Saved data entries
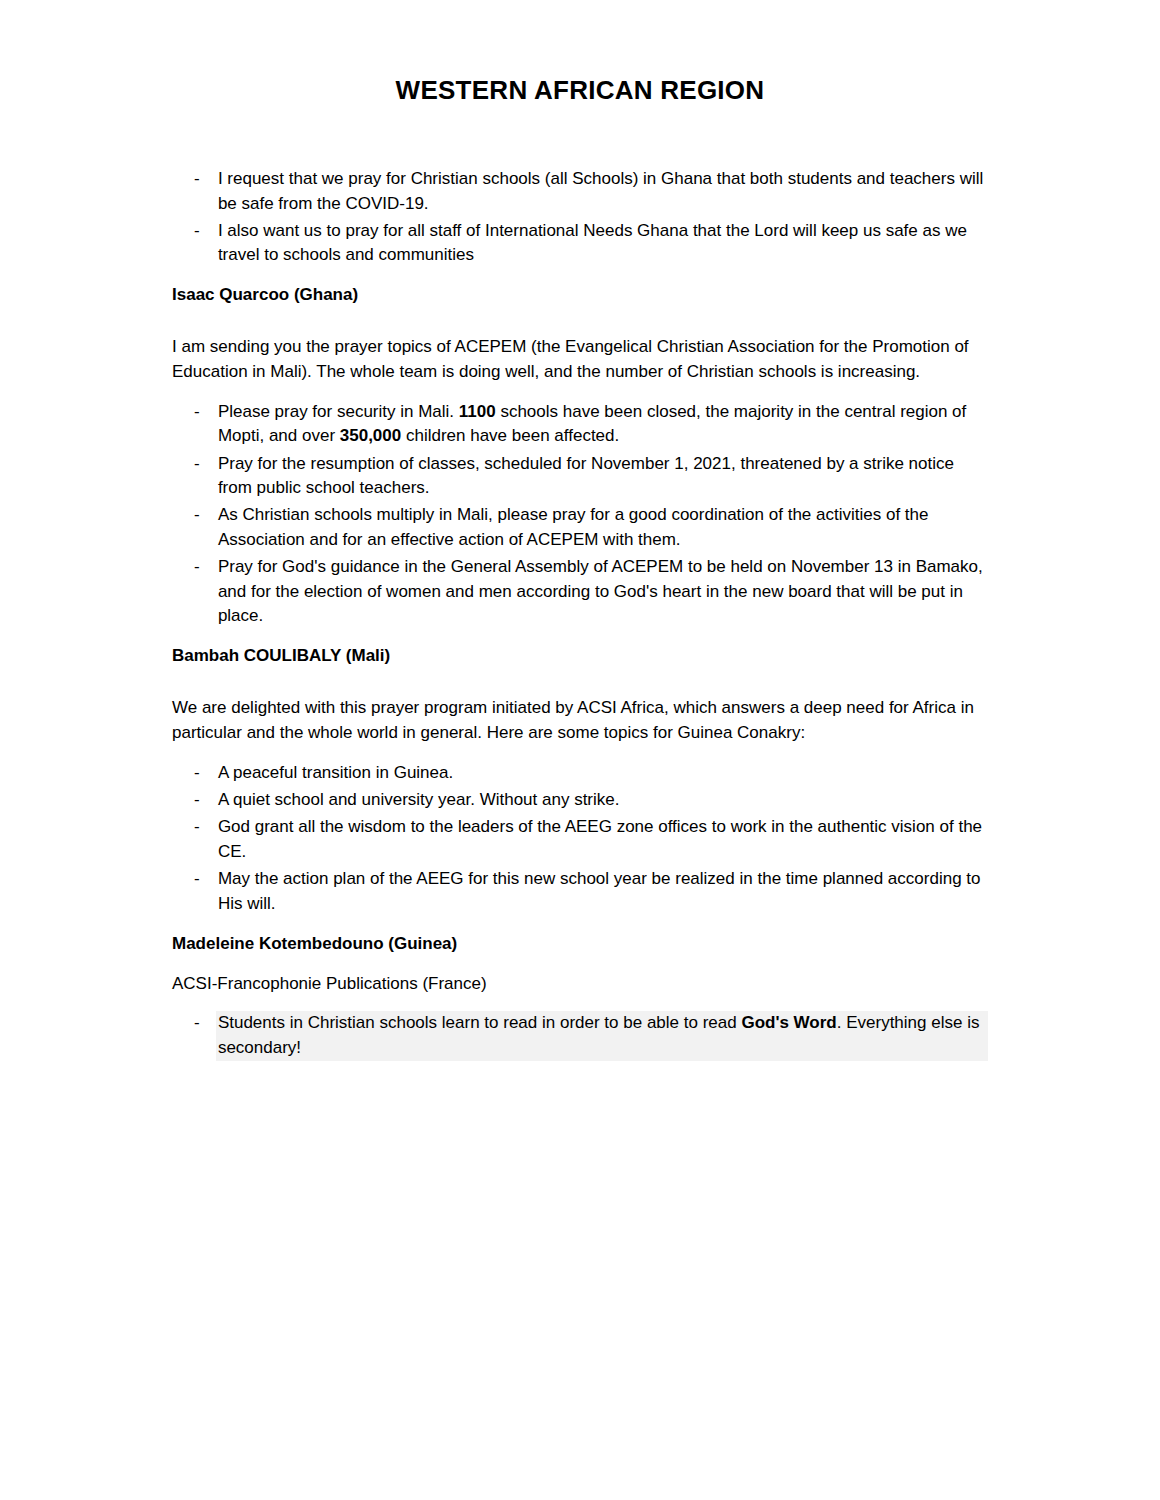WESTERN AFRICAN REGION
I request that we pray for Christian schools (all Schools) in Ghana that both students and teachers will be safe from the COVID-19.
I also want us to pray for all staff of International Needs Ghana that the Lord will keep us safe as we travel to schools and communities
Isaac Quarcoo (Ghana)
I am sending you the prayer topics of ACEPEM (the Evangelical Christian Association for the Promotion of Education in Mali). The whole team is doing well, and the number of Christian schools is increasing.
Please pray for security in Mali. 1100 schools have been closed, the majority in the central region of Mopti, and over 350,000 children have been affected.
Pray for the resumption of classes, scheduled for November 1, 2021, threatened by a strike notice from public school teachers.
As Christian schools multiply in Mali, please pray for a good coordination of the activities of the Association and for an effective action of ACEPEM with them.
Pray for God's guidance in the General Assembly of ACEPEM to be held on November 13 in Bamako, and for the election of women and men according to God's heart in the new board that will be put in place.
Bambah COULIBALY (Mali)
We are delighted with this prayer program initiated by ACSI Africa, which answers a deep need for Africa in particular and the whole world in general. Here are some topics for Guinea Conakry:
A peaceful transition in Guinea.
A quiet school and university year. Without any strike.
God grant all the wisdom to the leaders of the AEEG zone offices to work in the authentic vision of the CE.
May the action plan of the AEEG for this new school year be realized in the time planned according to His will.
Madeleine Kotembedouno (Guinea)
ACSI-Francophonie Publications (France)
Students in Christian schools learn to read in order to be able to read God's Word. Everything else is secondary!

TASK:
Restate each entry word for word. Omit every picture.

OUTPUT FOR THIS TASK:
WESTERN AFRICAN REGION
I request that we pray for Christian schools (all Schools) in Ghana that both students and teachers will be safe from the COVID-19.
I also want us to pray for all staff of International Needs Ghana that the Lord will keep us safe as we travel to schools and communities
Isaac Quarcoo (Ghana)
I am sending you the prayer topics of ACEPEM (the Evangelical Christian Association for the Promotion of Education in Mali). The whole team is doing well, and the number of Christian schools is increasing.
Please pray for security in Mali. 1100 schools have been closed, the majority in the central region of Mopti, and over 350,000 children have been affected.
Pray for the resumption of classes, scheduled for November 1, 2021, threatened by a strike notice from public school teachers.
As Christian schools multiply in Mali, please pray for a good coordination of the activities of the Association and for an effective action of ACEPEM with them.
Pray for God's guidance in the General Assembly of ACEPEM to be held on November 13 in Bamako, and for the election of women and men according to God's heart in the new board that will be put in place.
Bambah COULIBALY (Mali)
We are delighted with this prayer program initiated by ACSI Africa, which answers a deep need for Africa in particular and the whole world in general. Here are some topics for Guinea Conakry:
A peaceful transition in Guinea.
A quiet school and university year. Without any strike.
God grant all the wisdom to the leaders of the AEEG zone offices to work in the authentic vision of the CE.
May the action plan of the AEEG for this new school year be realized in the time planned according to His will.
Madeleine Kotembedouno (Guinea)
ACSI-Francophonie Publications (France)
Students in Christian schools learn to read in order to be able to read God's Word. Everything else is secondary!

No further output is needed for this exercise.